Se han constituido movimientos Free Alex Saab en muchas partes del mundo, en África, en Asia, en América. No solamente eso, cuatro Relatores Especiales de Naciones Unidas se manifestaron a favor pidiendo la liberación y también la atención médica, pidiendo mayor explicación, cosas que ni Cabo Verde ni EEUU se han molestado en dar.

—¿Cuáles son los próximos pasos que dará el Movimiento Free Alex Saab?

 —Seguimos denunciando, seguimos concientizando a todos. Alex Saab llegó a la casa de todos los venezolanos de una forma u otra. Puede ser que una parte no recibía el Clap porque no le hacía falta, pero sí le llegó a través del combustible que pudo colocar en su vehículo, porque fue gracias a la gestión de él. Entonces ¿qué hacemos?, ¿cuál es el objetivo de nosotros? Denunciar en todas las instancias. También advertir al mundo de lo que significa el caso.

—¿Cómo ha sido esa penetración en EEUU?, ¿cómo han construido esa red de solidaridad?

 —Hay distintas organizaciones, como Code Pink, entre otras, que apoyan la causa, han tenido acciones, movilizaciones. Este 12 de junio, en varias marchas se presentaron estos grupos. Es impresionante cómo cada vez está creciendo esta solidaridad. Se hicieron paradas en Manhattan, Boston y otras partes de EEUU. También en Puerto Rico hay muchas actividades.
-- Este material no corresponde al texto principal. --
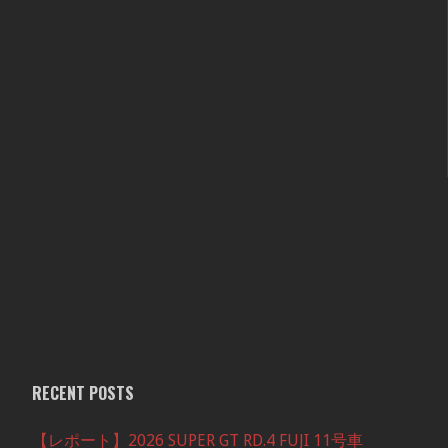
RECENT POSTS
【レポート】2026 SUPER GT RD.4 FUJI 11号車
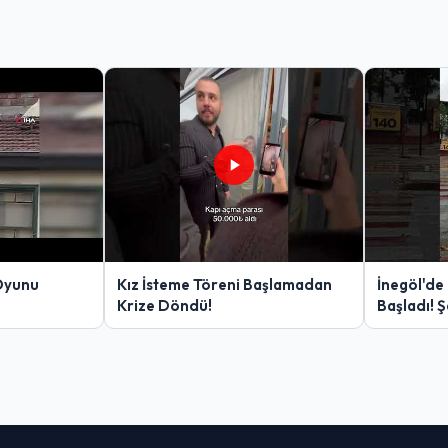
Oyunu
Kız İsteme Töreni Başlamadan
İnegöl'de
Krize Döndü!
Başladı! 
Yakalanan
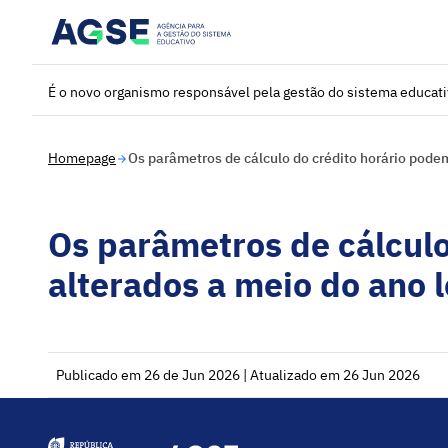
Saltar para o conteúdo principal
É o novo organismo responsável pela gestão do sistema educat
Homepage
Os parâmetros de cálculo do crédito horário podem
Os parâmetros de cálculo
alterados a meio do ano l
Publicado em 26 de Jun 2026 | Atualizado em 26 Jun 2026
Oscar López Rivera está adherido totalmente a la campaña, así como muchos de los compañeros y movimientos que están allá.

Además, instituciones jurídicas en EEUU que han conocido de lleno ese caso se han manifestado y lamentado la situación.

—Además de la liberación ¿qué más tiene que pasar para que en este caso se haga justicia?

 —Que se restituyan todos los derechos violados, evidentemente, que exista una solicitud de perdón por parte de EEUU al mundo y a Venezuela, específicamente, por haber violentado las normas internacionales pero también la integridad de un funcionario diplomático.

—¿Qué deben aprender los pueblos del mundo sobre este caso?

 —Con este caso, igual que con muchos otros casos que se han sucedido, se requiere un mundo multipolar, un mundo donde realmente primen las normas que regulan las relaciones entre los Estados. Esas normas incluyen no solamente el respeto del diplomático, sino el respeto a la soberanía, la autodeterminación de los pueblos, el principio de convivencia pacífica entre los Estados, entre otros. Eso es lo más importante y ese es el mayor mensaje que debe existir: es necesario un cambio del tipo de relaciones que están viviendo los pueblos y que evidentemente primen estos principios que regulan esas relaciones.

Un caso inédito

De acuerdo con la defensa de Saab, su caso es inédito. Solo hay dos eventos similares: un embajador de Francia acreditado en Bolivia enfrentó una demanda civil en EEUU y el propio Circuito 11 desistió del juicio. El segundo caso es el de un príncipe saudí detenido en territorio estadounidense, liberado luego que el gobierno de su país envió una acreditación diplomática.

Laila Tajeldine, además, destaca otros aspectos del caso, como la actuación de Cabo Verde, que debía facilitar el tránsito de Saab, y la intención de señalarlo como colaborador de la DEA. «¿Cómo es que él no está colaborando en el momento que EEUU más lo quiere?», refiere.

Biografía mínima

Abogada internacionalista, descendiente de sirios, Laila Tajeldine descubrió su vocación por el Derecho en su natal estado Zulia. Hoy se dedica al análisis de la coyuntura internacional y a la docencia universitaria.